On a macro level, they're the same, either people have less money to spend or things cost more, what's the difference?
Did you click the study I gave? there's empirical evidence of it, it's not like it's something made up.
There is a difference. As I already explained, your behavior changes based on how taxes are done.
Do you understand that a payroll tax and an income tax are identical? They're both income taxes. However, payroll taxes have been sold as an "investment" on your future. This little thing has changed the way the labor market works. Income taxes are mostly a result of employers having to raise wages to compensate (not 100%, but most of it). meanwhile, payroll taxes are pretty much entirely put on the worker in the form of lowered wages (except minimum wage earners of course) because of the "investment" gimmick. If you were to eliminate the payroll tax and incorporate it into higher income tax rates, employers would respond by raising wages because the worker would no longer associate their SS and Medicare directly to a tax and would demand higher wages to compensate for higher taxes (and yes, there is empirical data showing this).
How you tax DOES matter. it affects the behavior of people.

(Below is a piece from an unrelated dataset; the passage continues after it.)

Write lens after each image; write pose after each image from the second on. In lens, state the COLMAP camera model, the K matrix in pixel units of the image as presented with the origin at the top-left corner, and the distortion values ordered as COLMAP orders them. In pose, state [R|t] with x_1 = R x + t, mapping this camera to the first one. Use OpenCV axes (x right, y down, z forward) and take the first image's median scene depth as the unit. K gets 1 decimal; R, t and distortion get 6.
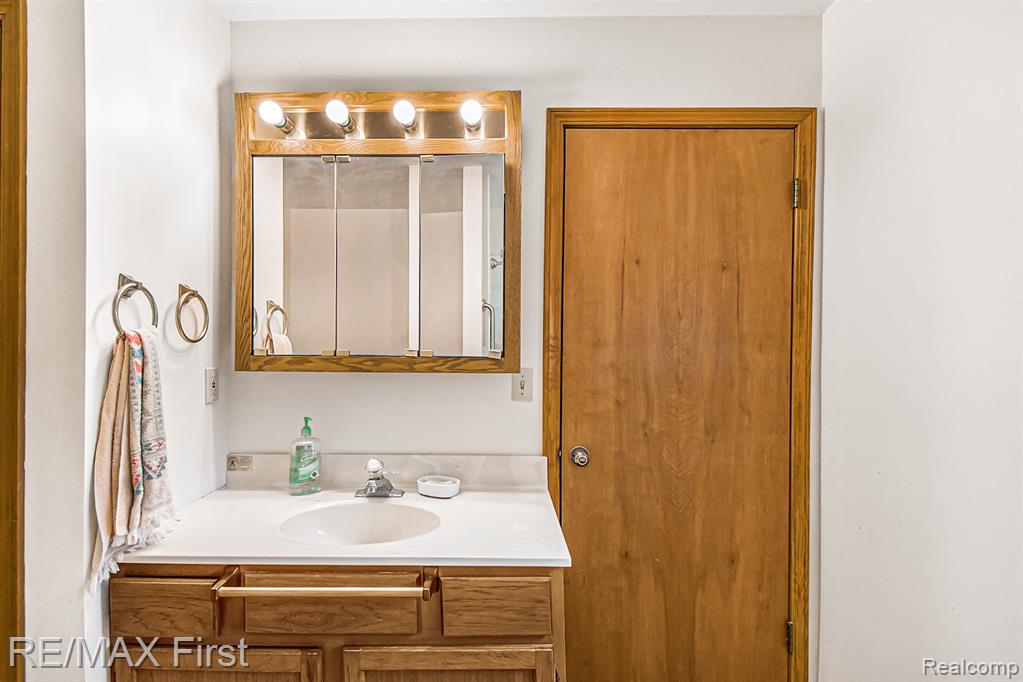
lens RADIAL K [[459.9, 0, 511.5], [0, 459.9, 341.0], [0, 0, 1]] dist [0.014714, -0.000133]
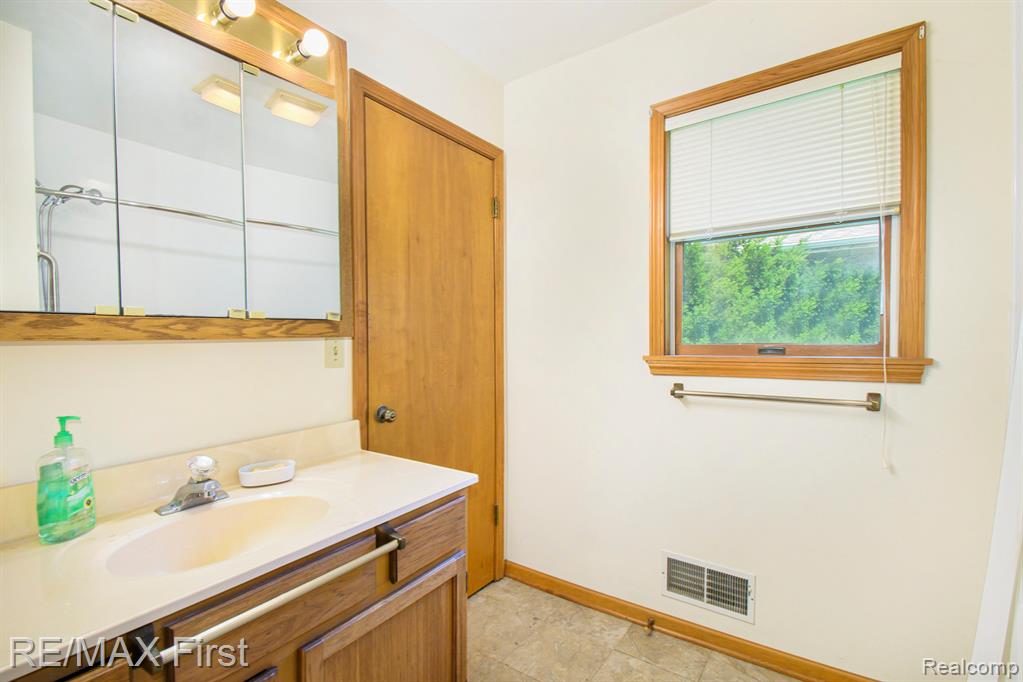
lens RADIAL K [[481.5, 0, 511.5], [0, 481.5, 341.0], [0, 0, 1]] dist [0.002271, 0.000630]
pose [[0.549810, -0.026315, 0.834875, -0.649771], [-0.007939, 0.999294, 0.036726, 0.038172], [-0.835252, -0.026821, 0.549213, 0.148623]]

You ask what difference is it if people have less money or things cost more and the answer is "all the difference in the world." People react differently to things which should give the same outcome. Now, you look at it from some perspective in a vacuum and think it shouldn't matter, but humans are very fickle. Our thought processes are not entirely rational, we are not the type of people to sit down and work all this out.
I'll ask another question. What if the gov't didn't withhold your taxes from your paycheck but your income taxes saw no changes otherwise? Would the behavior of people change?
the answer is obviously yes
And you didn't answer my gas tax question.